How To Take An Actual Vacation From Work (And Avoid Your Emails)

 
Soak it up. No, seriously.

Soak it up. No, seriously.

Happiness Hacks: Taking your brain entirely out of work mode is way harder than it should be, but here’s how you can do it.

America has a complicated relationship with vacations. Somewhere in the process of becoming a nation obsessed with the romanticized notion that anyone willing to put in the hard work can achieve whatever they want, we’ve created a work culture in which long hours and around-the-clock availability are becoming the norm. 

According to a recent study, 54 percent of employees left vacation time unused last year, which amounted to 662 million unused vacation days. And when we do manage to force ourselves to seek some R&R, we still can’t kick of work obsession—millennials in particular are terrible at resisting the urge to check emails while they’re away.

But here’s the thing: Taking your brain out of work mode is a luxury, yes, but it’s also beneficial and necessary to the bigger picture of your health and well being.

A good vacation can reduce stress, improve productivity (upon your return,) and enable you to catch up on much-needed sleep. 

As the summer season starts winding down and you head out on those last-gasp trips, keep in mind the following to allow yourself to soak up the maximum benefits of chilling the eff out:

Be straight-up with your bosses and co-workers.

Communication is key to keeping yourself from worrying about how your colleagues will fare without you and what will or won’t get done. The week(s) before you leave, sit down with you manager and go over everything that needs to get knocked out before you become unavailable.

If the situation is still looking hairy a few days beforehand, be sure to communicate that and let your colleagues know where you’re at so you can come up with viable solutions. Letting unfinished tasks creep up on your co-workers while you're away isn't cool, and the more up-front you can be about it, the more peace of mind you'll have while you're away.

Stand by that OOO auto reply. 

Even if you’re not planning on responding to work emails while you’re away, the mere act of checking them can draw you back into work-brain in an instant. Especially if you’re the type for whom the red notification icons indicating unread emails is the digital equivalent of letting your dog’s poop sit indefinitely on your rug. 
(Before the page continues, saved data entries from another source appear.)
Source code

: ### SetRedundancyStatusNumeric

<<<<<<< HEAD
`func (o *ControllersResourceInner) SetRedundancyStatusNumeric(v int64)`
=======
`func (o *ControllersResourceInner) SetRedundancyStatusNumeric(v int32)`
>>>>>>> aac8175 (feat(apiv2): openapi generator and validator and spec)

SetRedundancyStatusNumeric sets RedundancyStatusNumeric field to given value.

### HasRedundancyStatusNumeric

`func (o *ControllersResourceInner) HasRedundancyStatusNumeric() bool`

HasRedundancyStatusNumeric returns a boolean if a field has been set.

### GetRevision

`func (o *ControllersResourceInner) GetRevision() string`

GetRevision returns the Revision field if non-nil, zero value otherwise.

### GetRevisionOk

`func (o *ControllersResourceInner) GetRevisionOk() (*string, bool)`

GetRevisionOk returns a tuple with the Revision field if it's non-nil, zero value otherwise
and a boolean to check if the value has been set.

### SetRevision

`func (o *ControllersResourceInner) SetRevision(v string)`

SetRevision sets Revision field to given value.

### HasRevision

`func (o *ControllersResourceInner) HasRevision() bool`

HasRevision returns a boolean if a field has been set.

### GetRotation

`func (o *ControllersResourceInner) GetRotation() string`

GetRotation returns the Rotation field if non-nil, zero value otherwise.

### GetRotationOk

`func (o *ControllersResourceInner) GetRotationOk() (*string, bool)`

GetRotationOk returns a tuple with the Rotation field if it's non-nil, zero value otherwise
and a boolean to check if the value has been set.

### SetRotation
If all your email accounts funnel into a single app on your smartphone or computer, consider removing your work account temporarily so those unreads can accumulate out of sight. If you absolutely must check once or twice to make sure nothing’s on fire, forcing yourself to log in manually via your email server’s web portal will hopefully quell that itch somewhat.

If you are planning on staying completely offline, though, it’s a nice courtesy to let your team know that ahead of time. It shouldn’t be this way, sure, but because we’ve created a culture in which we’re accessible (even when we’re supposedly not,) setting firm expectations and boundaries can help you minimize the encroachment of work brain.

Remember who the vacation is for.

You, of course! But compounded on top of our reluctance to really leave our desks behind, is the pressure of social media and showing the world that you’re really, truly having the most #blessed vacation ever, and that you’re so #grateful for the sun, sand and how cute you look in the fifth attempt at capturing the perfect Boomerang of you sipping an umbrella drink. 

Shifting your vacation priorities from the experience it brings you, to the way the world is going to perceive your experience, distracts you from enjoying the time you worked so hard to earn. Which isn’t very logical. But it is easier said then done.

Ahead of leaving, take some time to acknowledge what you’re hoping to get out of your vacation and what you’ll need to achieve that. While you’re still in work mode, make yourself a list. You don’t necessarily need to hold yourself super accountable; this is not work; I repeat, this is not work.

But the mere act of identifying what you want to get out of your trip (which can absolutely be “do nothing but relax”) can help put you in the right mindset as you decide what you want your days to look like. Enjoy!